I feel the logo of an infant elephant for Hadoop is not opt now. It is well established and growing faster and stronger. Some people getting along up to the speed and some find it hard to grow faster. To bridge that gap, there is enormous activity going on to bring traditional SQL over the Hadoop. Facebook started to develop Hive around 2007 and opensource it in the end of 2008. Ever since the popularity of SQL over Hadoop is growing. On October 2012, Cloudera announced Impala which claim to be near real time Adhoc bigdata query processing engine faster than Hive. Facebook again jump in to the picture and announced Presto last month. There is an open source project called Apache Drill also focusing on Adhoc analysis.
Lets take a look at the bigger picture how these system interacting with the larger Hadoop ecosystem.
In short, Hive converts the HiveQL query language in to sequence of MapReduce jobs to achieve the results, while Presto and Impala follow the distributed query engine processor inspired by Google Dremel paper.

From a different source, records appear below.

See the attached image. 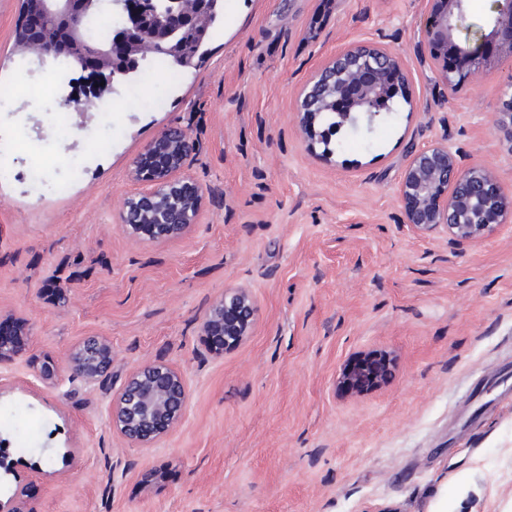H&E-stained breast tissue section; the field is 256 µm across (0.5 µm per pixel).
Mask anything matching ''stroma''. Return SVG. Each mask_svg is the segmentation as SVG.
I'll return each mask as SVG.
<instances>
[{
  "mask_svg": "<svg viewBox=\"0 0 512 512\" xmlns=\"http://www.w3.org/2000/svg\"><path fill=\"white\" fill-rule=\"evenodd\" d=\"M427 0H224L195 68L98 108L88 139L20 66L22 0H0V88L19 91L0 136L16 165L90 156L61 196L0 182V321L20 348L0 361V428L22 460V512H512V397H476L512 368V222L476 242L407 224L397 193L411 150L448 140L461 167L496 170L512 197V153L495 127L512 58L449 99L417 44ZM369 42L396 53L411 103L332 159L298 131L297 93L327 59ZM87 126V127H88ZM187 132V172L205 195L197 224L135 239L118 222L140 191L134 160L162 131ZM257 306L238 347H212L204 312L225 289ZM107 337L112 367L88 383L72 350ZM388 353L391 374L360 394L341 369ZM184 374L185 414L153 447L113 431L129 373ZM52 370L43 378V370Z\"/></svg>",
  "mask_w": 512,
  "mask_h": 512,
  "instance_id": "stroma-1",
  "label": "stroma"
}]
</instances>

One of the common thing one could found among all three systems are, it all support on common standard called HiveQL (need a better common name soon?). Though HiveQL is based on SQL, it’s not strictly support the SQL-92 specification.
How hive works?
Hive maintain it’s own metadata storage where it keep metadata information about schema definition, table definition, name node that contains the respective date etc.
There is Hive meta data storage client, that expose all meta data information as a service. It can be accessed by thrift, that make Hive Meta store is inter operable with external systems. This gave an advantage for impala and Presto to use the existing infrastructure and build on top of it.

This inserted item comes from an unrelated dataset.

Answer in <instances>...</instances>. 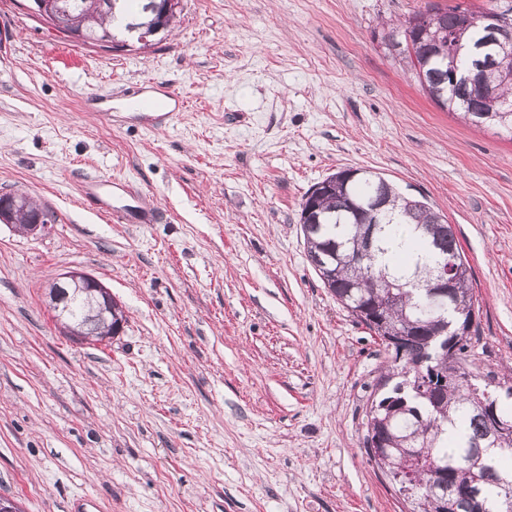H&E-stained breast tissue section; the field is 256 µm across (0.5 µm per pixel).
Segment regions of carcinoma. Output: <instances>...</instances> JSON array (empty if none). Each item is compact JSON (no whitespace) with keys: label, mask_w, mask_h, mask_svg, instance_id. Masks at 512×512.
<instances>
[{"label":"carcinoma","mask_w":512,"mask_h":512,"mask_svg":"<svg viewBox=\"0 0 512 512\" xmlns=\"http://www.w3.org/2000/svg\"><path fill=\"white\" fill-rule=\"evenodd\" d=\"M59 6L67 10L72 25L94 41L115 39L116 29L152 24L159 17L153 0H60ZM466 12L459 4L438 8L428 25L413 28L415 54L428 58L424 90L464 122L494 127L512 137V82L487 69L473 85L453 83V74L471 71L481 61L471 50L486 38L481 26L463 24L461 14ZM345 173L340 170L321 181L322 187L302 202L299 223L308 261L336 301L383 346H388L385 337L403 335L402 344L387 351V369L375 384L364 445L378 438L396 449L379 468L412 474L418 512H467L457 497L435 494L437 483L459 492L477 487L487 512H500V502L512 499V474L502 467L505 458H512V432L499 436L498 455L485 460L499 480L475 483L481 466L472 452L483 443L488 422L487 400L472 389L465 367L471 337H448V348L462 370L460 378L450 380L448 360L431 336L450 302L465 312V321L476 320L470 268L454 229L427 202L402 193L372 171L357 169L337 181ZM375 198L383 204L378 213L369 207ZM370 233L371 250L355 257ZM440 253L463 267L451 300L428 288ZM67 315L90 338L103 339V328L82 302L72 303ZM425 352L432 361L424 369L418 363ZM399 448H417L419 453L405 456Z\"/></svg>","instance_id":"obj_1"}]
</instances>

Hive gets the query in the format of HiveQL, parse it and convert that in to series of Map / Reduce Job.
How Impala & Presto works?
Both Presto and Impala leverages the Hive meta store engine and get the name node information. It then talk directly to the name node and hdfs file system, and execute the queries in parallel. It then merges and stream the result back to the user. The entire process happen on memory, there by it eliminate the latency of Disk IO that happen extensively during MapReduce job.
|It’s been around 5 years. You could say it is matured and proven solution.||Since it is using MapReduce, It’s carrying all the drawbacks which MapReduce has such as expensive shuffle phase as well as huge IO operations|
|Runs on proven MapReduce framework||Hive still not support multiple reducers that make queries like Group By and Order By lot slower|
|Good support for user defined functions||Lot slower compare to other competitors.|
|It can be mapped to HBase and other systems easily|
|Lighting speed and promise near real time adhoc query processing.||No fault tolerance for running queries. If a query failed on a node, the query has to be reissued, It can’t resume from where it fails.|
|The computation happen in memory, that reduce enormous amount of latency and Disk IO||Still no UDF support|
|Open source, Apache licensed||custom SerDes not yet supported.|
|Lighting fast and promise near real time interactive querying.||It’s a new born baby. Need to wait and watch since there were some interesting active developments going on.|
|Used extensively in Facebook. So it is proven and stable.||As of now support only Hive managed tables. Though the website claim one can query hbase also, the feature still under development.|
|Open Source and there is a strong momentum behind it ever since it’s been open sourced.||Still no UDF support yet. This is the most requested feature to be added.|
|It is also using Distributed query processing engine. So it eliminates all the latency and DiskIO issues with traditional MapReduce.|
|Well documented. Perhaps this is the first open source software from Facebook that got a dedicated website from day 1.|
what to watch next?
This is the most happening field in Big data analytic field as now. This blog contents may not be relevant after one month, since the amount of activity going on all these platforms. Some of the interesting stuff we can watch over is,
1. Hortonworks Stinger project : Hortonwork put their bet on Hive and they started an initiative to improve Hive 100X faster. They already delivered two milestones and working on their final phase. They aim to integrate Hive in to another opensource project called Apache Tez, which is again a distributed query engine.
2. Cloudera is also contributing much on Stinger project. It will be interesting to see their approach over Impala on it.
3. What will happen to Drill project, if Presto getting in to Apache Incubator (I’m sure it will be soon)
4. How popular Presto will grow.
Lets watch and see 🙂